◆ Your objective ◆
Scan the entries below. Report each line where the string "buttons" occurs.

◆ Entries supplied ◆
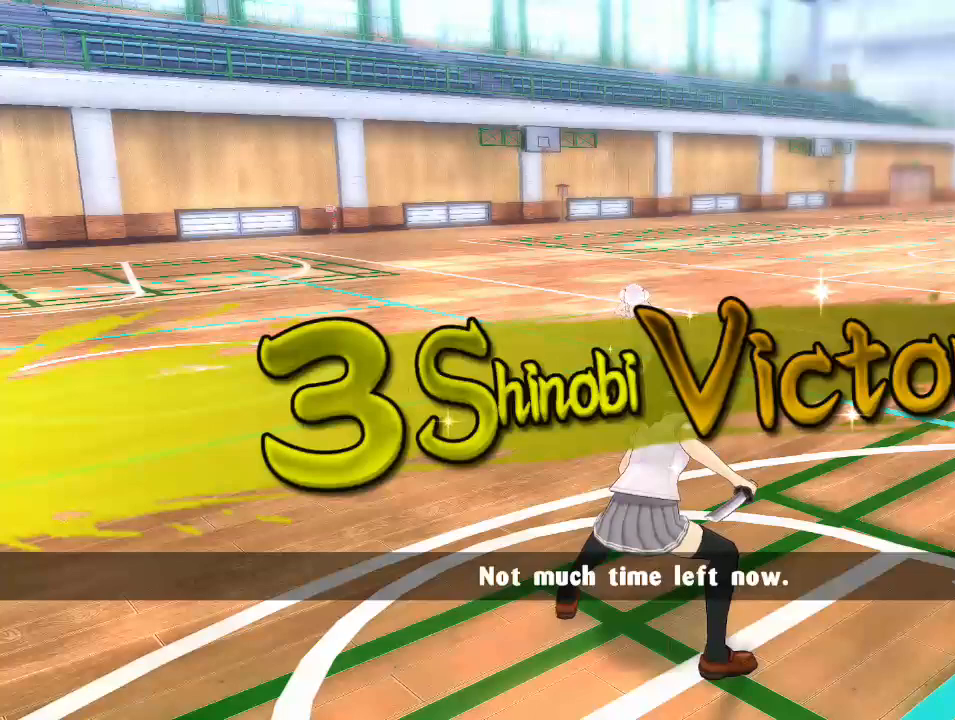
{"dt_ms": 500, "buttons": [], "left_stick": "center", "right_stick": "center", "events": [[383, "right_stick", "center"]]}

==

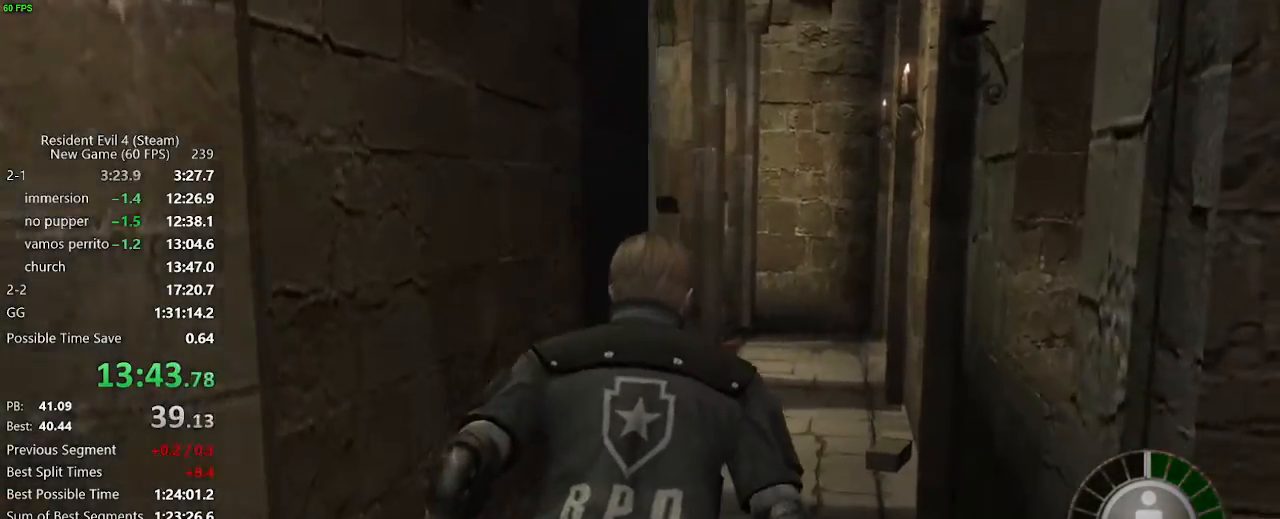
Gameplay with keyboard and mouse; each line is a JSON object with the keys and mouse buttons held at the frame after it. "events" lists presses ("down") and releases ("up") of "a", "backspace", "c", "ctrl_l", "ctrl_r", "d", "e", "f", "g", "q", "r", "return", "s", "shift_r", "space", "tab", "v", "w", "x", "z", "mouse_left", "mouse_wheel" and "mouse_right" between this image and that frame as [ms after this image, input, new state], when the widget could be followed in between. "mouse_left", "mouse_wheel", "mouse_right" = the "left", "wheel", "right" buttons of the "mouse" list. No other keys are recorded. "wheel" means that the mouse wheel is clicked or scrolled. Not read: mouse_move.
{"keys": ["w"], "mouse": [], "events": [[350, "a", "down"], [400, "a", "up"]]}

◆ Output of the task ◆
{"dt_ms": 500, "buttons": [], "left_stick": "center", "right_stick": "center", "events": [[383, "right_stick", "center"]]}
Gameplay with keyboard and mouse; each line is a JSON object with the keys and mouse buttons held at the frame after it. "events" lists presses ("down") and releases ("up") of "a", "backspace", "c", "ctrl_l", "ctrl_r", "d", "e", "f", "g", "q", "r", "return", "s", "shift_r", "space", "tab", "v", "w", "x", "z", "mouse_left", "mouse_wheel" and "mouse_right" between this image and that frame as [ms after this image, input, new state], when the widget could be followed in between. "mouse_left", "mouse_wheel", "mouse_right" = the "left", "wheel", "right" buttons of the "mouse" list. No other keys are recorded. "wheel" means that the mouse wheel is clicked or scrolled. Not read: mouse_move.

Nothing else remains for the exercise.